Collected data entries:

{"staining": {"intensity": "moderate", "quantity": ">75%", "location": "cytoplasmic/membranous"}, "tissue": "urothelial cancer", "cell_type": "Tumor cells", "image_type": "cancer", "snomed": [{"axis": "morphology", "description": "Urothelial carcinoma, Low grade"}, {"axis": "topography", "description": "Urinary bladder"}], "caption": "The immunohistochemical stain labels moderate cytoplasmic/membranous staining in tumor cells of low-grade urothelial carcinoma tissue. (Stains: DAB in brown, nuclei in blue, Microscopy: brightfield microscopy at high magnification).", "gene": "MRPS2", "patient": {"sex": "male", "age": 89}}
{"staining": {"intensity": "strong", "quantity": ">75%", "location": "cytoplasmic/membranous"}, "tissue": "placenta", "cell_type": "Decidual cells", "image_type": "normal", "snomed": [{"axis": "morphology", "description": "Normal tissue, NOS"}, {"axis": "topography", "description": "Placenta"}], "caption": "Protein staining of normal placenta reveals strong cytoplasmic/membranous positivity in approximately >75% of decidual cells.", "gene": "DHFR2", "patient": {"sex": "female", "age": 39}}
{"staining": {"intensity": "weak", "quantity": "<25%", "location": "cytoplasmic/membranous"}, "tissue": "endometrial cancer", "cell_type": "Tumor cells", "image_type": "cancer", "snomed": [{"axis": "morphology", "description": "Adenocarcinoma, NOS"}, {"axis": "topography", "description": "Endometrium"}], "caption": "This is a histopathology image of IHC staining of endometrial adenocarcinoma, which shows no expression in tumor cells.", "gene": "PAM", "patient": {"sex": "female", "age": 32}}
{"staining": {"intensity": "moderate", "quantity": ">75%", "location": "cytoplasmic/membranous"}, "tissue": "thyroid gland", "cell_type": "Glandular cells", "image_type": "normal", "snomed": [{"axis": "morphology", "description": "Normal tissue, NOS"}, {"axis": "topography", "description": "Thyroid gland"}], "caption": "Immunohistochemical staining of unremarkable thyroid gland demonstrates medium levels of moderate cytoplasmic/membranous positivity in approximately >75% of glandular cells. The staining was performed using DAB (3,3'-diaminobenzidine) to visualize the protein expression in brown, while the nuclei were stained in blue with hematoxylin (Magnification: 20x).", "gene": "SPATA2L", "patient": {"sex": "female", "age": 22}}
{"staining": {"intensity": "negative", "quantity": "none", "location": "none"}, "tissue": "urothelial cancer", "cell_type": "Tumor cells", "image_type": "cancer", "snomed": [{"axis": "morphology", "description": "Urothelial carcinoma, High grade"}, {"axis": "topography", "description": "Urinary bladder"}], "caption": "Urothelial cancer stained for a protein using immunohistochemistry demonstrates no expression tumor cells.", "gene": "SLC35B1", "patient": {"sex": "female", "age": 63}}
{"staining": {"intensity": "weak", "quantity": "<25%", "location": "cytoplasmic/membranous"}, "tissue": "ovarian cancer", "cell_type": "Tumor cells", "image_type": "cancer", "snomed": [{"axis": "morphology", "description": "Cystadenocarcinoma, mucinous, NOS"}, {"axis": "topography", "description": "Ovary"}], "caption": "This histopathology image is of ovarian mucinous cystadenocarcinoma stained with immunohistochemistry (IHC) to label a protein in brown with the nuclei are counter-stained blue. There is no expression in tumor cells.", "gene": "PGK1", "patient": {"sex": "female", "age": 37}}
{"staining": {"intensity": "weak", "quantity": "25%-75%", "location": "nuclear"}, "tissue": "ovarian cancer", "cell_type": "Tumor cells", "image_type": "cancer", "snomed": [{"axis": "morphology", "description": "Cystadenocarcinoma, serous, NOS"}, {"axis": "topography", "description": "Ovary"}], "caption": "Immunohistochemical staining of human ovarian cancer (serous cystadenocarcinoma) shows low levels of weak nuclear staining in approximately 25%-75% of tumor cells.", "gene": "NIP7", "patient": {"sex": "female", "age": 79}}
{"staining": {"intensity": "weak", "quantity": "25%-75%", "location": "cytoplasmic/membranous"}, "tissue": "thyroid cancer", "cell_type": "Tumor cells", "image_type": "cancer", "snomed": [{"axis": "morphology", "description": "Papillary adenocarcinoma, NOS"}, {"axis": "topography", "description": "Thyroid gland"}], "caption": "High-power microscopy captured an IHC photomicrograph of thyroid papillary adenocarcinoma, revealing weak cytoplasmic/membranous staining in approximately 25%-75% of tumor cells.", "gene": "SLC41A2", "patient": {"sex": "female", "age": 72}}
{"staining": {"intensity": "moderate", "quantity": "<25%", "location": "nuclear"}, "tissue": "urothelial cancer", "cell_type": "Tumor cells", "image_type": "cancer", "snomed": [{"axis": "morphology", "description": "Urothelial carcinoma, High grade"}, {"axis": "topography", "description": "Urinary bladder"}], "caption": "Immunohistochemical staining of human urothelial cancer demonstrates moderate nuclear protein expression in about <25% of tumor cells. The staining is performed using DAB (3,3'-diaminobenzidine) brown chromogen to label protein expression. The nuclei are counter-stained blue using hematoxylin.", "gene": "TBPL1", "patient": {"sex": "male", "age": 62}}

Problem requirements: Nothing in the data above may be skipped; repeat it all exactly.

Problem solution:
{"staining": {"intensity": "moderate", "quantity": ">75%", "location": "cytoplasmic/membranous"}, "tissue": "urothelial cancer", "cell_type": "Tumor cells", "image_type": "cancer", "snomed": [{"axis": "morphology", "description": "Urothelial carcinoma, Low grade"}, {"axis": "topography", "description": "Urinary bladder"}], "caption": "The immunohistochemical stain labels moderate cytoplasmic/membranous staining in tumor cells of low-grade urothelial carcinoma tissue. (Stains: DAB in brown, nuclei in blue, Microscopy: brightfield microscopy at high magnification).", "gene": "MRPS2", "patient": {"sex": "male", "age": 89}}
{"staining": {"intensity": "strong", "quantity": ">75%", "location": "cytoplasmic/membranous"}, "tissue": "placenta", "cell_type": "Decidual cells", "image_type": "normal", "snomed": [{"axis": "morphology", "description": "Normal tissue, NOS"}, {"axis": "topography", "description": "Placenta"}], "caption": "Protein staining of normal placenta reveals strong cytoplasmic/membranous positivity in approximately >75% of decidual cells.", "gene": "DHFR2", "patient": {"sex": "female", "age": 39}}
{"staining": {"intensity": "weak", "quantity": "<25%", "location": "cytoplasmic/membranous"}, "tissue": "endometrial cancer", "cell_type": "Tumor cells", "image_type": "cancer", "snomed": [{"axis": "morphology", "description": "Adenocarcinoma, NOS"}, {"axis": "topography", "description": "Endometrium"}], "caption": "This is a histopathology image of IHC staining of endometrial adenocarcinoma, which shows no expression in tumor cells.", "gene": "PAM", "patient": {"sex": "female", "age": 32}}
{"staining": {"intensity": "moderate", "quantity": ">75%", "location": "cytoplasmic/membranous"}, "tissue": "thyroid gland", "cell_type": "Glandular cells", "image_type": "normal", "snomed": [{"axis": "morphology", "description": "Normal tissue, NOS"}, {"axis": "topography", "description": "Thyroid gland"}], "caption": "Immunohistochemical staining of unremarkable thyroid gland demonstrates medium levels of moderate cytoplasmic/membranous positivity in approximately >75% of glandular cells. The staining was performed using DAB (3,3'-diaminobenzidine) to visualize the protein expression in brown, while the nuclei were stained in blue with hematoxylin (Magnification: 20x).", "gene": "SPATA2L", "patient": {"sex": "female", "age": 22}}
{"staining": {"intensity": "negative", "quantity": "none", "location": "none"}, "tissue": "urothelial cancer", "cell_type": "Tumor cells", "image_type": "cancer", "snomed": [{"axis": "morphology", "description": "Urothelial carcinoma, High grade"}, {"axis": "topography", "description": "Urinary bladder"}], "caption": "Urothelial cancer stained for a protein using immunohistochemistry demonstrates no expression tumor cells.", "gene": "SLC35B1", "patient": {"sex": "female", "age": 63}}
{"staining": {"intensity": "weak", "quantity": "<25%", "location": "cytoplasmic/membranous"}, "tissue": "ovarian cancer", "cell_type": "Tumor cells", "image_type": "cancer", "snomed": [{"axis": "morphology", "description": "Cystadenocarcinoma, mucinous, NOS"}, {"axis": "topography", "description": "Ovary"}], "caption": "This histopathology image is of ovarian mucinous cystadenocarcinoma stained with immunohistochemistry (IHC) to label a protein in brown with the nuclei are counter-stained blue. There is no expression in tumor cells.", "gene": "PGK1", "patient": {"sex": "female", "age": 37}}
{"staining": {"intensity": "weak", "quantity": "25%-75%", "location": "nuclear"}, "tissue": "ovarian cancer", "cell_type": "Tumor cells", "image_type": "cancer", "snomed": [{"axis": "morphology", "description": "Cystadenocarcinoma, serous, NOS"}, {"axis": "topography", "description": "Ovary"}], "caption": "Immunohistochemical staining of human ovarian cancer (serous cystadenocarcinoma) shows low levels of weak nuclear staining in approximately 25%-75% of tumor cells.", "gene": "NIP7", "patient": {"sex": "female", "age": 79}}
{"staining": {"intensity": "weak", "quantity": "25%-75%", "location": "cytoplasmic/membranous"}, "tissue": "thyroid cancer", "cell_type": "Tumor cells", "image_type": "cancer", "snomed": [{"axis": "morphology", "description": "Papillary adenocarcinoma, NOS"}, {"axis": "topography", "description": "Thyroid gland"}], "caption": "High-power microscopy captured an IHC photomicrograph of thyroid papillary adenocarcinoma, revealing weak cytoplasmic/membranous staining in approximately 25%-75% of tumor cells.", "gene": "SLC41A2", "patient": {"sex": "female", "age": 72}}
{"staining": {"intensity": "moderate", "quantity": "<25%", "location": "nuclear"}, "tissue": "urothelial cancer", "cell_type": "Tumor cells", "image_type": "cancer", "snomed": [{"axis": "morphology", "description": "Urothelial carcinoma, High grade"}, {"axis": "topography", "description": "Urinary bladder"}], "caption": "Immunohistochemical staining of human urothelial cancer demonstrates moderate nuclear protein expression in about <25% of tumor cells. The staining is performed using DAB (3,3'-diaminobenzidine) brown chromogen to label protein expression. The nuclei are counter-stained blue using hematoxylin.", "gene": "TBPL1", "patient": {"sex": "male", "age": 62}}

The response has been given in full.